[START Text shown]

The famed north flowing Toccoa River finds it headwaters in this beautiful high mountain area as it works its broad passage around river bends and over its cascading white waters before it spills into the beautiful shoreline of Lake Blue Ridge. Fishing, kayaking, canoeing and tubing along the Toccoa River Canoe Trail are popular recreations and sports here in Fannin County's southern high country. The riverbanks along the Toccoa River are often lined with cabins and vacation homes adding to the picturesque diversity of the Rich Mountain Wilderness. Hiking and mountain biking along the Stanley Gap and Green Mountain Trails take back country visitors into a private world of lush forest, cascading streams and waterfalls, a place lost in time where remnants of old-growth forest still resides. The largest gold nugget ever found in Georgia was discovered in this mountainous region.
Within the rich pristine and primitive world of the Rich Mountains is the Aska Adventure Trails Area. Due to its popularity with outdoor adventurers the area has been a perfect setting for the highly acclaimed Blue Ridge Mountain Adventure Race.
Blue Ridge Mountain Adventure Race
The Aska Adventure Trails Area has become so popular with outdoor enthusiasts that an endurance race was formed to test the skills of the adventurous participants looking for a grueling wilderness challenge.
Beginning in the spring of 1998 the Blue Ridge Mountain Adventure Race began as Georgia's first adventure race and has steadily become a favorite of racers throughout the southeastern United States.
Each April the historic mountain rail town of Blue Ridge and Fannin County hosts the annual Blue Ridge Mountain Adventure Race. Blue Ridge is an ideal location for the race's finishing line with the Aska Adventure Trails Area just south of town.
The race ends each year as festivities begin at Blue Ridge City Park in front of the Arts Center kicking off with a post-race party that includes a reception and meals for the racers.
Up to 100 co-ed teams of three (plus one support person) participate each year in the race. Participants of this physically challenging course run along forested trails, paddle on the Toccoa River and/or Lake Blue Ridge, mountain bike steep trails and complete mystery challenges along the course. Each year the course changes and is only revealed the night before the race to keep the adventure more challenging for all involved.
This event is big time enjoyment for both challengers as well as spectators. For more information go to Fannin County Chamber of Commerce's web site BlueRidgeMountains.com, call 706-632-5680 or email firstname.lastname@example.org for the most current information regarding the race.
Lake Blue Ridge
The crystal blue waters of Lake Blue Ridge are a jewel sitting within a mountain backdrop. With 3,290-acres of liquid fun awaiting visitors, vacation homeowners and full time residents, it is one of the more premier bodies of water in the North Georgia Mountains. The Chattahoochee National Forest encompasses about 80% of the shoreline with the remaining 20 to 25% privately held. There are 90 National Forest campsites, several boat ramps for public access, public swimming and numerous picnic areas.
Lake Blue Ridge is a public lake and offers access to boating, jet skiing, kayaking, swimming and fishing fun for all that enjoy getting a little wet in the lake's refreshing waters. Sportsmen and women cast their lines and test their skills in hopes of hooking up with the lake's plentiful inhabitants such as walleye, small mouth bass, white-pass, bluegill, yellow perch, channel catfish and flathead catfish.

[END Text shown]
[START Material]

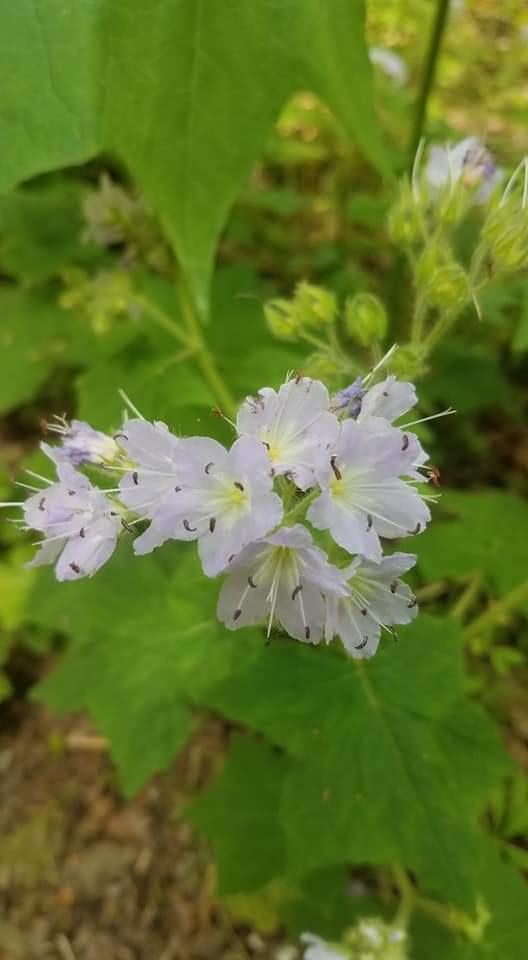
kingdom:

[END Material]

**Task description**
Repeat everything from "The famed north" down to "this mountainous region." in the Blue Ridge text above, word for word.

**Solution for this exercise**
The famed north flowing Toccoa River finds it headwaters in this beautiful high mountain area as it works its broad passage around river bends and over its cascading white waters before it spills into the beautiful shoreline of Lake Blue Ridge. Fishing, kayaking, canoeing and tubing along the Toccoa River Canoe Trail are popular recreations and sports here in Fannin County's southern high country. The riverbanks along the Toccoa River are often lined with cabins and vacation homes adding to the picturesque diversity of the Rich Mountain Wilderness. Hiking and mountain biking along the Stanley Gap and Green Mountain Trails take back country visitors into a private world of lush forest, cascading streams and waterfalls, a place lost in time where remnants of old-growth forest still resides. The largest gold nugget ever found in Georgia was discovered in this mountainous region.